Extracted records:

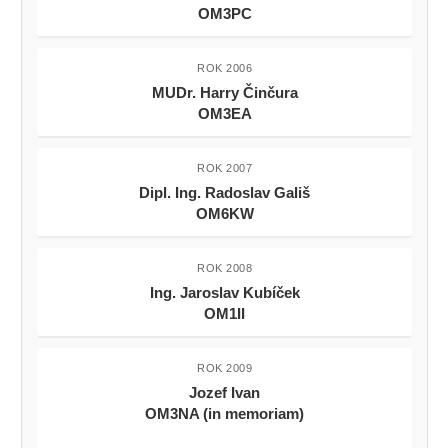
OM3PC
ROK 2006
MUDr. Harry Činčura
OM3EA
ROK 2007
Dipl. Ing. Radoslav Gališ
OM6KW
ROK 2008
Ing. Jaroslav Kubíček
OM1II
ROK 2009
Jozef Ivan
OM3NA (in memoriam)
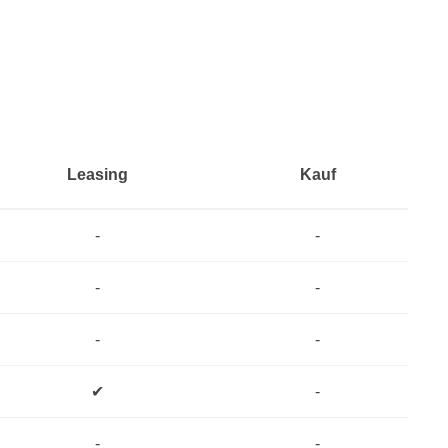
Leasing
Kauf
-
-
-
-
-
-
✔
-
-
-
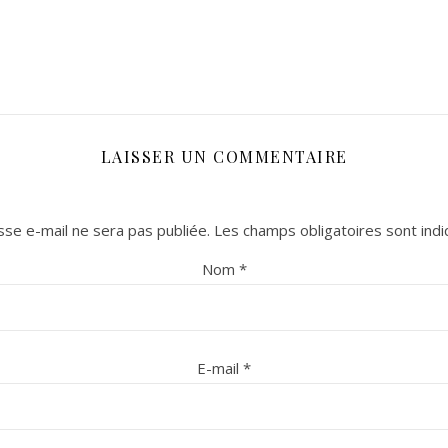
LAISSER UN COMMENTAIRE
se e-mail ne sera pas publiée.
Les champs obligatoires sont ind
Nom
*
E-mail
*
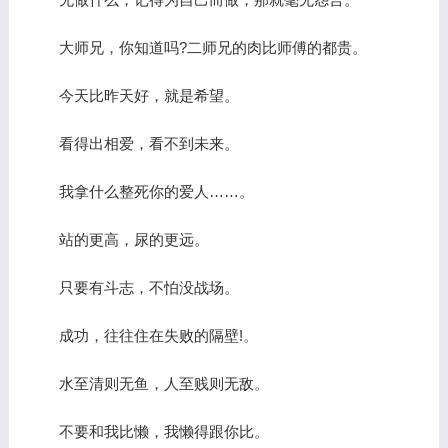
大师兄，你知道吗?二师兄的肉比师傅的都贵。
今天比昨天好，就是希望。
看得出相爱，看不到未来。
我拿什么整死你的爱人……。
站的更高，尿的更远。
只要有斗志，不怕没战场。
成功，往往住在失败的隔壁!。
水至清则无鱼，人至贱则无敌。
不要和我比懒，我懒得跟你比。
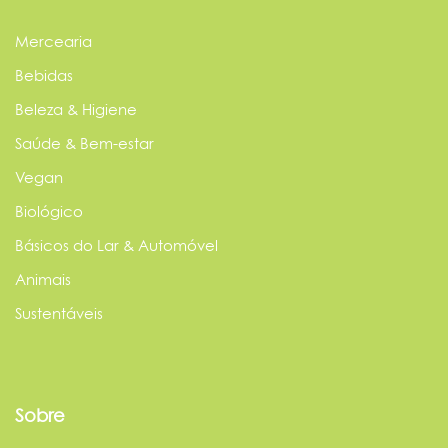
Mercearia
Bebidas
Beleza & Higiene
Saúde & Bem-estar
Vegan
Biológico
Básicos do Lar & Automóvel
Animais
Sustentáveis
Sobre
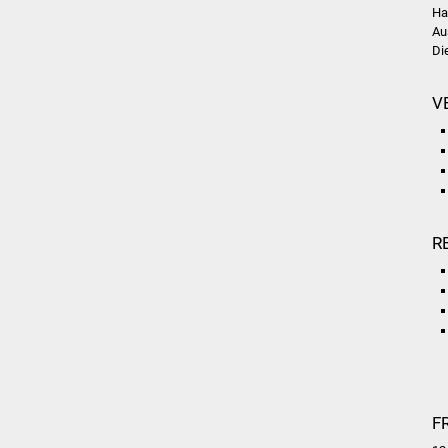
Ha
Au
Di
V
R
F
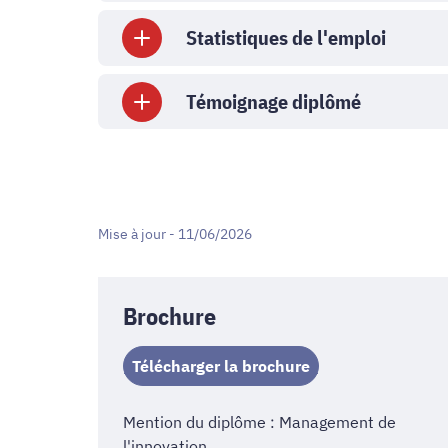
Statistiques de l'emploi
Témoignage diplômé
Mise à jour - 11/06/2026
Brochure
Télécharger la brochure
Mention du diplôme : Management de
l'innovation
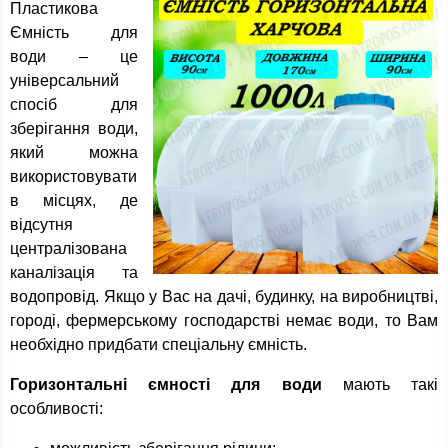
Пластикова
Ємність для
води – це
універсальний
спосіб для
зберігання води,
який можна
використовувати
в місцях, де
відсутня
централізована
каналізація та
водопровід. Якщо у Вас на дачі, будинку, на виробництві,
городі, фермерському господарстві немає води, то Вам
необхідно придбати спеціальну ємність.
Горизонтальні ємності для води
мають такі
особливості:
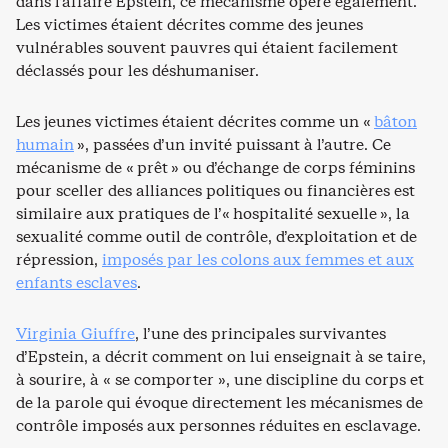
dans l’affaire Epstein, ce mécanisme opère également.
Les victimes étaient décrites comme des jeunes
vulnérables souvent pauvres qui étaient facilement
déclassés pour les déshumaniser.
Les jeunes victimes étaient décrites comme un «
bâton
humain
», passées d’un invité puissant à l’autre. Ce
mécanisme de « prêt » ou d’échange de corps féminins
pour sceller des alliances politiques ou financières est
similaire aux pratiques de l’« hospitalité sexuelle », la
sexualité comme outil de contrôle, d’exploitation et de
répression,
imposés par les colons aux femmes et aux
enfants esclaves
.
Virginia Giuffre
, l’une des principales survivantes
d’Epstein, a décrit comment on lui enseignait à se taire,
à sourire, à « se comporter », une discipline du corps et
de la parole qui évoque directement les mécanismes de
contrôle imposés aux personnes réduites en esclavage.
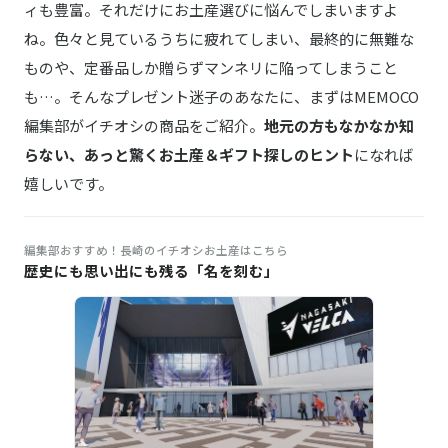
軍艦島ネクタイ ストライプ柄 エンジ
ィも豊富。それだけにお土産選びに悩んでしまいますよ
ね。色々と見ているうちに疲れてしまい、最終的に無難な
ものや、定番品しか贈らずマンネリに陥ってしまうこと
も…。そんなプレゼント迷子のあなたに、まずはMEMOCO
編集部がイチオシの商品をご紹介。
地元の方もなかなか知
らない、あっと驚くお土産＆ギフト探しのヒント
になれば
嬉しいです。
編集部おすすめ！長崎のイチオシお土産はこちら
歴史にも思い出にも残る「名を刻む」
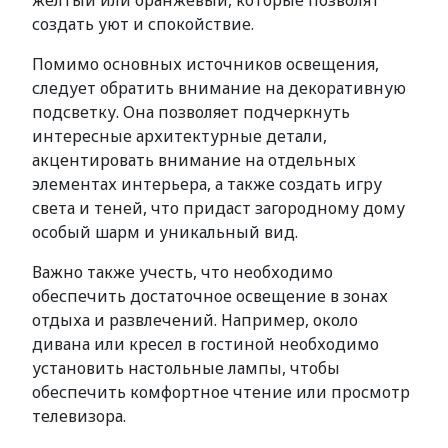
желтый или оранжевый, которые позволят
создать уют и спокойствие.
Помимо основных источников освещения,
следует обратить внимание на декоративную
подсветку. Она позволяет подчеркнуть
интересные архитектурные детали,
акцентировать внимание на отдельных
элементах интерьера, а также создать игру
света и теней, что придаст загородному дому
особый шарм и уникальный вид.
Важно также учесть, что необходимо
обеспечить достаточное освещение в зонах
отдыха и развлечений. Например, около
дивана или кресел в гостиной необходимо
установить настольные лампы, чтобы
обеспечить комфортное чтение или просмотр
телевизора.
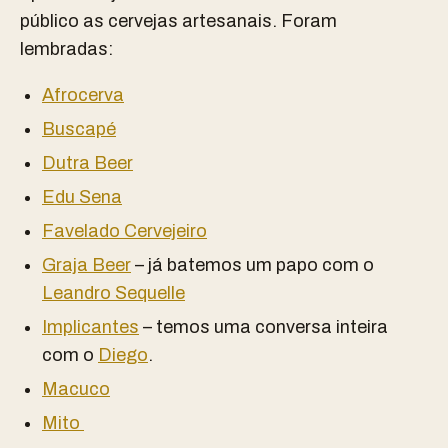
público as cervejas artesanais. Foram
lembradas:
Afrocerva
Buscapé
Dutra Beer
Edu Sena
Favelado Cervejeiro
Graja Beer
– já batemos um papo com o
Leandro Sequelle
Implicantes
– temos uma conversa inteira
com o
Diego
.
Macuco
Mito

- EXERCISE PROMPT -
All lines carrying the word "étaient" must be copied from the data above.

- SOLVED EXERCISE -
Les victimes étaient décrites comme des jeunes
vulnérables souvent pauvres qui étaient facilement
Les jeunes victimes étaient décrites comme un «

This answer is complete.